The whaleboat is a historically and technically rich project for the Apprentices to sink their teeth into. The work has included: steam bending 64 frames; employing a rare method of planking with a lapped garboard (first plank overlaps the second) and then carvel up the sides (planks butt up against each other edge to edge to create a smooth hull) with thin strips of wood fastened over each of the internal seams; and "whomping" the planks in order for them to fit the contour at the turn of the bilge before clench nailing. The Apprentices have just successfully met their goal for the semester of installing all eight sets of planks. Next semester will involve removing the molds, finishing out the interior, and painting in time to launch the boat and sail it to Mystic next summer.

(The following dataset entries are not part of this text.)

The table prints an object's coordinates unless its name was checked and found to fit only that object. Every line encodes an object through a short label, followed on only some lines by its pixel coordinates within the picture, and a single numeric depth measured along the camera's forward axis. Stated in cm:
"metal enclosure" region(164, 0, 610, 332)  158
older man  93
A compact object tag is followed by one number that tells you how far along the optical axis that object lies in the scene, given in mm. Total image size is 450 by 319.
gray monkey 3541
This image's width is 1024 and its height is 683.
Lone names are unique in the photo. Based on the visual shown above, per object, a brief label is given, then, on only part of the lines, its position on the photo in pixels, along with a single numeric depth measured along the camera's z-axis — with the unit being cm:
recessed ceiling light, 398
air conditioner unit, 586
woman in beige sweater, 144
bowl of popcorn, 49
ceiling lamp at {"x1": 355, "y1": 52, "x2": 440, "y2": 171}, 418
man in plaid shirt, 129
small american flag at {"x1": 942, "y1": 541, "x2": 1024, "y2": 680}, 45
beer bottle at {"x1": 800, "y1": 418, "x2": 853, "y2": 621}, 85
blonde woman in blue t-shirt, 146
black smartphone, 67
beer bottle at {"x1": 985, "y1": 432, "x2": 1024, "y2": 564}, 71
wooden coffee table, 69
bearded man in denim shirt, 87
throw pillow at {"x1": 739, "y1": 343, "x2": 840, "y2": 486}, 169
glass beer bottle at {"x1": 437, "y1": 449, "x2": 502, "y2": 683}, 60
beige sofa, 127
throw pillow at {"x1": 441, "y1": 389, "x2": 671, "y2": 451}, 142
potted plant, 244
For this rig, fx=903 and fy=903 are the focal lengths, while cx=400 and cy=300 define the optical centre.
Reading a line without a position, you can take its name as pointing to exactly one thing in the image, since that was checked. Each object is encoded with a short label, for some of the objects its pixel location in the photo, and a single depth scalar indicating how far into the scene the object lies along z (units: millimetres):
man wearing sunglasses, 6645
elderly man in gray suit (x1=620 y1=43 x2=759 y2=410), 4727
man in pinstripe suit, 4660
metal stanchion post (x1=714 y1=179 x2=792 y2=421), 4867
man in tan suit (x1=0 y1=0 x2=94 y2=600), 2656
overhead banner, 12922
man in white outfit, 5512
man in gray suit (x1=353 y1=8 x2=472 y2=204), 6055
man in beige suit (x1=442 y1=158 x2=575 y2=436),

Rocking the Boat is grateful to Mystic for hosting Apprentices on several tours of the Morgan restoration and for providing 600 feet of northern white cedar for planking and white oak for the keel, stems, and frames. Special thanks go to Peter Kellogg, who is generously supporting the cost of the materials and the salaries related to the construction of the whaleboat.

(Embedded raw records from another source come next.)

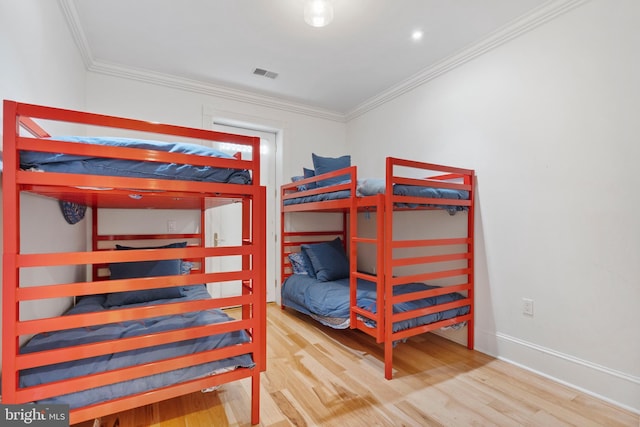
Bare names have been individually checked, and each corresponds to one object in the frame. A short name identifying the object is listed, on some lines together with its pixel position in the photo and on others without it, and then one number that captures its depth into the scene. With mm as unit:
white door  3379
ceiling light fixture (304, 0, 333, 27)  1828
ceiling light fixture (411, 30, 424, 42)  2303
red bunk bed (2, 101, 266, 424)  1113
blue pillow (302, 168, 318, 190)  3270
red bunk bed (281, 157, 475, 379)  2031
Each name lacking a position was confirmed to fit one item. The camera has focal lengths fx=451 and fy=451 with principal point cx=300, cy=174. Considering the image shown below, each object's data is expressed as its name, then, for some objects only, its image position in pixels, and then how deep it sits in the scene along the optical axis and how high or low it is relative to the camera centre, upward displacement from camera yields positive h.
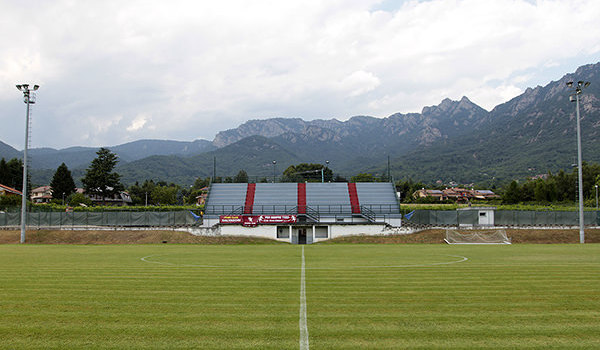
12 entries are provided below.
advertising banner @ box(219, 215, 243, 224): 45.78 -2.32
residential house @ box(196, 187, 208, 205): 149.48 -0.27
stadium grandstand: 45.75 -1.53
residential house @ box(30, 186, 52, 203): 144.12 +0.42
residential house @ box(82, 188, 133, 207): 141.56 -1.56
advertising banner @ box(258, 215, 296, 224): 45.59 -2.31
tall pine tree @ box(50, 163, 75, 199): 109.62 +2.98
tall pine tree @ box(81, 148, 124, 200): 95.00 +3.85
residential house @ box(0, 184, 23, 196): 89.81 +1.24
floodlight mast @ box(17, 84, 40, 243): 37.50 +6.12
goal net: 39.09 -3.67
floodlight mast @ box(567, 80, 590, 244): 35.22 +4.65
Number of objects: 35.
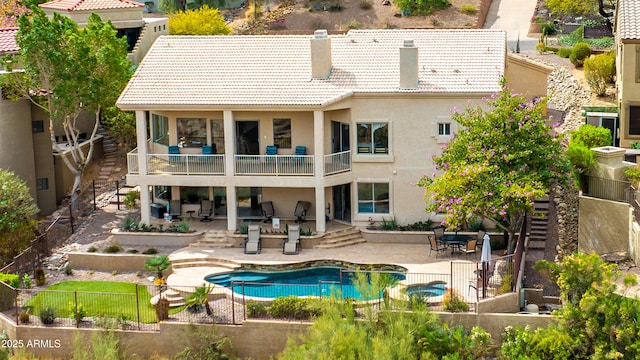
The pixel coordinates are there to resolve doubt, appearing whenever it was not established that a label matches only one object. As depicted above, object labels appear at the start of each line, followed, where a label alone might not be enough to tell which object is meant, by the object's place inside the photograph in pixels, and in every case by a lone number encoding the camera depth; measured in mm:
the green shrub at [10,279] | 43719
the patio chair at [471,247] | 45562
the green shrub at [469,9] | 80500
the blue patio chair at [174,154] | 50406
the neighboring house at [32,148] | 53594
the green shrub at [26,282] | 44962
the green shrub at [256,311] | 40812
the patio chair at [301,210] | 49938
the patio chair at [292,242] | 47375
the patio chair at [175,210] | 51094
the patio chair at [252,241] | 47500
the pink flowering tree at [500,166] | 42531
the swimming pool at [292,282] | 41219
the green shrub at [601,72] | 56688
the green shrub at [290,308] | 40281
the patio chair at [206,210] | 50688
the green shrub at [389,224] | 48906
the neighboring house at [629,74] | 48812
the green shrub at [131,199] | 53406
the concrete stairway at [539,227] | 46406
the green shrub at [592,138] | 47406
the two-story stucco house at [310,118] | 48531
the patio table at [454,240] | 46219
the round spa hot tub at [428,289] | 40812
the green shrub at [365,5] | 83375
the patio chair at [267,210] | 50500
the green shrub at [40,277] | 45969
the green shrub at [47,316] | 41844
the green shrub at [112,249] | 48000
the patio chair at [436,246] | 46312
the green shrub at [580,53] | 62469
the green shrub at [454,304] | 39938
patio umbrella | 42338
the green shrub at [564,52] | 65500
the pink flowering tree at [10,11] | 68500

time-lapse of whaleboat construction

the apprentices

mouse over the images to read their bios


Jessica, 16, a junior at Central Park East High School in Manhattan, joined Rocking the Boat at the same time as her older sister, Jennifer. All three Martinez siblings were together at Rocking the Boat for close to one year.

"Working on the whale boat has inspired me to live in a brighter future, acknowledging the fact that I created something so huge, with great people. Working well with others which brought us together as a family."

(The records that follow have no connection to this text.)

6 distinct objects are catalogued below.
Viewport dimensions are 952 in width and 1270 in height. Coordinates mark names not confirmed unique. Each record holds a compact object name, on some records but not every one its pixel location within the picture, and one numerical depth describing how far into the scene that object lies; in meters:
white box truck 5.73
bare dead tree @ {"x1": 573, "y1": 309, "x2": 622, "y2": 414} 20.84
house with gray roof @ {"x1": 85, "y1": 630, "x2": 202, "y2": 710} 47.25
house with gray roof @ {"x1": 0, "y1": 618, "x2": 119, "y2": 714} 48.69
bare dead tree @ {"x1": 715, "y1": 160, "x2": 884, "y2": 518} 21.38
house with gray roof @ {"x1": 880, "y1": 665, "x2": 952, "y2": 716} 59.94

Diana joined the Boatbuilding Program in July, 2011 and became an Apprentice a year later. Her involvement as a Boatbuilder and exposure to the On-Water Program have helped broaden Diana's perspective on her classes at the High School for Environmental Studies in Manhattan, and she would like to pursue a career in environmental engineering.

"Working on the whale boat has allowed me to break out of my shell and has taught me skills that will benefit me in the future. Building this whale boat has kept me devoted and committed... I can strive for anything and know that I can accomplish my goals."


Natividad joined Rocking the Boat in September, 2011. The oldest of five children, she is a 17-year old junior at Hyde Leadership Charter School.

"Working on the whaleboat at Rocking the Boat is the highlight of my day. It relieves my stress and has increased my patience. Also, guys think girls can't use tools. This is a way to prove them wrong!"


Edmanuel grew up in the apartment directly above Rocking the Boat's former shop. It was almost inevitable that he would become involved in the Boatbuilding Program and now, several years later, he has joined the full-time staff as the Assistant Boatbuilding Job Skills Program Director.

"This is the biggest boat I've ever worked on. I love what I do. It doesn't feel like work—this is a huge part of my life."